И почему? Так же, как и наша собственная эволюция, у жирафов не была выложена пустая рисовальная доска; скорее, это исходило из их непосредственных предшественников, эволюция которых исходила из их, возвращаясь к общей рыбе предков, чьи левые рецидивирующие гортанные нервы были совершенно разумными, спасибо. (Между прочим, не тратьте все свое повторяющееся гортани на симпатию к жирафам: были другие потомки позвоночных рыб – особенно, динозавры-савроподы, чьи шеи длиной 45 футов потребовали бы гораздо большего нерва: примерно 90 футов. )

Вернемся к нашим собственным видам, в качестве окончательного примера, хотя доступно еще много: примитивная система позвоночных, все еще встречающаяся среди некоторых современных хордовых, сочетает в себе как кормление, так и дыхание, так же, как экскреция и размножение, используемые для перекрытия, и все еще имеют место во многих виды. Вода вошла, еда была отфильтрована, а пассивной диффузии хватило на дыхание. По мере увеличения размера тела была добавлена ​​отдельная респираторная система, а не de novo, но путем комбинирования с уже существующей пищеварительной сантехникой.

В результате доступ к тому, что стало легким, был достигнут только путем совместного использования общей прихожей с поступающей пищей. В результате люди уязвимы для удушья. Маневр Хеймлиха – полезное новшество, но оно не понадобилось бы, если бы эволюция имела только предусмотрительность для разработки отдельных проходов для еды и воздуха, а не для объединения этих двух. Но здесь, как и в других отношениях, естественный отбор управляется малыми, бессмысленными приращениями, без малейшего внимания к какой-либо большей картине или чему-либо, приближающемуся к мудрым, доброжелательным взглядам. И это все так же работает.

Следует подчеркнуть, что предыдущее не является аргументом против эволюции; на самом деле, совсем наоборот. Таким образом, если бы живые существа (включая людей) были продуктами особого творчества, а не естественного отбора, то недостаток биологических систем, включая нас самих, представлял бы, по меньшей мере, неудобные вопросы. Конечно, Бог обычно не воспринимается как жираф. Но если Бог создал «человека» по своему образу, то это означает, что у Него также есть сравнительно плохо сконструированные коленные суставы, плохо спроектированная нижняя часть спины, опасно узкий родовой канал и смехотворно плохо продуманная урогенитальная сантехника?
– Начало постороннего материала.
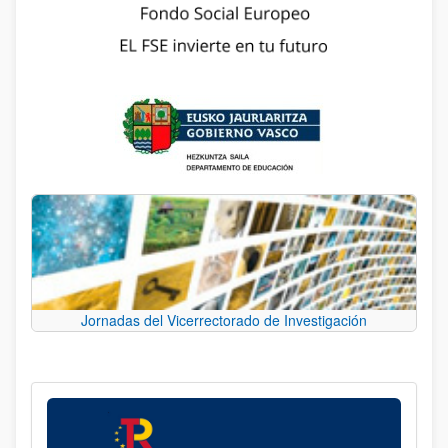
Jornadas del Vicerrectorado de Investigación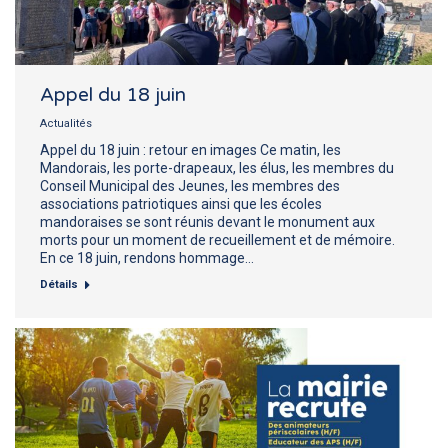
Appel du 18 juin
Actualités
Appel du 18 juin : retour en images Ce matin, les
Mandorais, les porte-drapeaux, les élus, les membres du
Conseil Municipal des Jeunes, les membres des
associations patriotiques ainsi que les écoles
mandoraises se sont réunis devant le monument aux
morts pour un moment de recueillement et de mémoire.
En ce 18 juin, rendons hommage…
Détails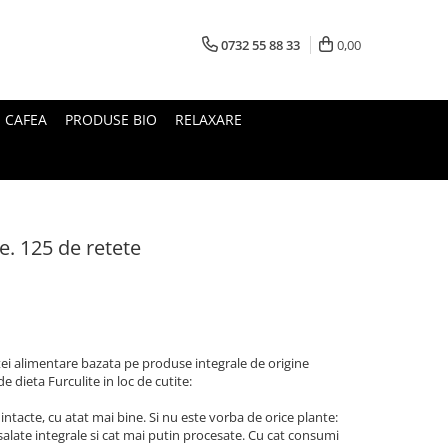
0732 55 88 33
0,00
I CAFEA
PRODUSE BIO
RELAXARE
te. 125 de retete
ietei alimentare bazata pe produse integrale de origine
 dieta Furculite in loc de cutite:
ntacte, cu atat mai bine. Si nu este vorba de orice plante:
salate integrale si cat mai putin procesate. Cu cat consumi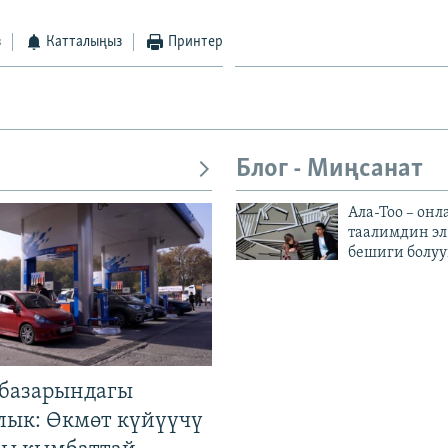
з
Катталыңыз
Принтер
Блог - Миңсанат
Ала-Тоо – онл
таалимдин эл
бешиги болуу
базарындагы
лык: Өкмөт күйүүчү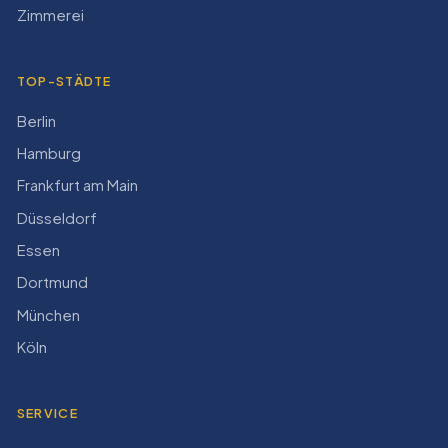
Zimmerei
TOP-STÄDTE
Berlin
Hamburg
Frankfurt am Main
Düsseldorf
Essen
Dortmund
München
Köln
SERVICE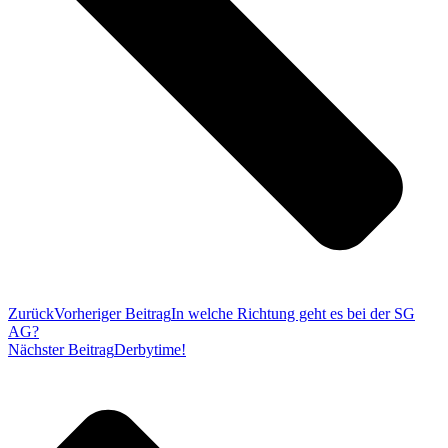
Zurück
Vorheriger Beitrag
In welche Richtung geht es bei der SG
AG?
Nächster Beitrag
Derbytime!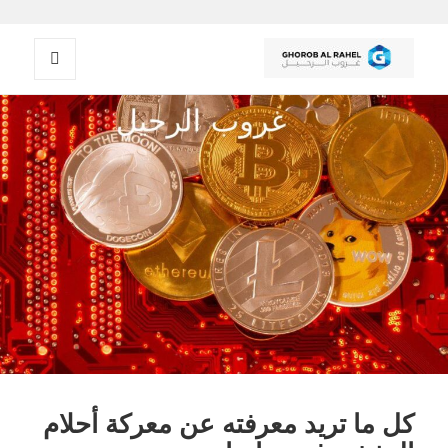
القائمة
غروب الرحيل
والودجات
كل ما تريد معرفته عن معركة أحلام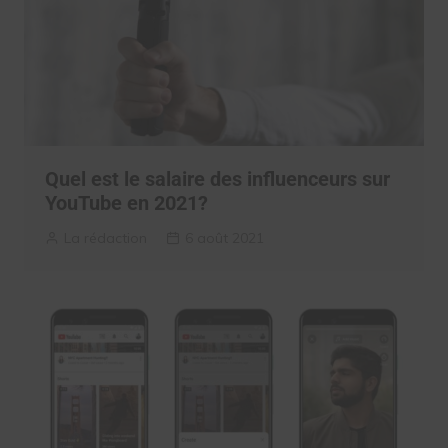
Quel est le salaire des influenceurs sur
YouTube en 2021?
La rédaction
6 août 2021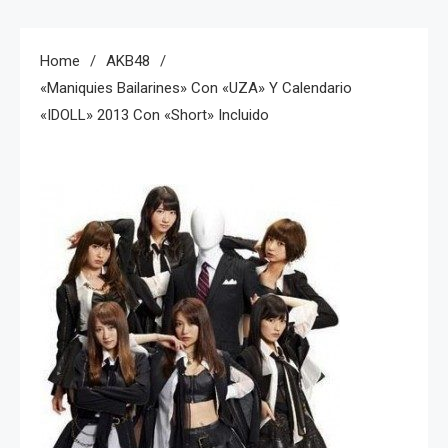
Home
AKB48
«Maniquies Bailarines» Con «UZA» Y Calendario
«iDOLL» 2013 Con «short» Incluido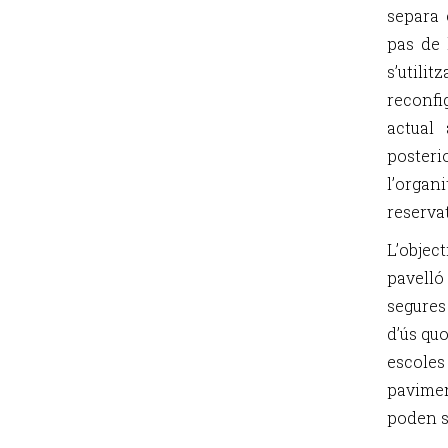
separa 
pas de 
s’util
reconfi
actual 
posteri
l’organ
reservat
L’objec
pavell
segures
d’ús quo
escole
pavimen
poden su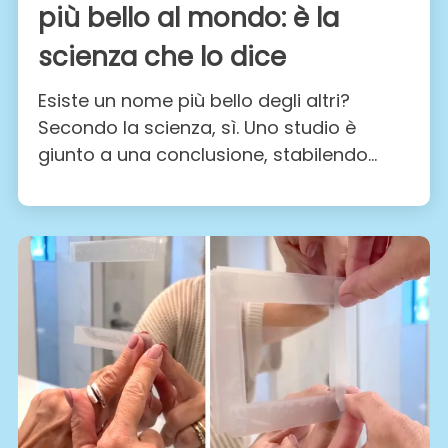
più bello al mondo: è la
scienza che lo dice
Esiste un nome più bello degli altri?
Secondo la scienza, sì. Uno studio è
giunto a una conclusione, stabilendo
qual è il nome femminile considerato il
più bello al mondo..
Новичок-инженер мог бы сделать лучше.

Дело в том, что эти и другие структурные изъяны вовсе не являются «антиэволюционными» аргументами, а скорее убедительными утверждениями о контингентной, незапланированной, полностью естественной природе естественного отбора. Эволюция должна была справиться с целым рядом ограничений, включая, но не ограничиваясь, те, что были в прошлой истории.

Мы глубоко несовершенны, ни больше, ни меньше всех других существ, и в этих несовершенствах содержатся одни из лучших аргументов в пользу нашей столь же глубокой естественности.

[1] Интересно, что, хотя существует множество гипотез о том, почему наши предки развили бипедализм, т. Е. Адаптивный выигрыш в том, что они являются честными существами, эта проблема в настоящее время не решена.

Дэвид П. Бараш – эволюционный биолог и почетный профессор психологии в Вашингтонском университете. Его последняя книга – через Стекло Ярко: используя науку, чтобы увидеть наши виды, как мы есть на самом деле, только что опубликованные издательством Oxford University Press.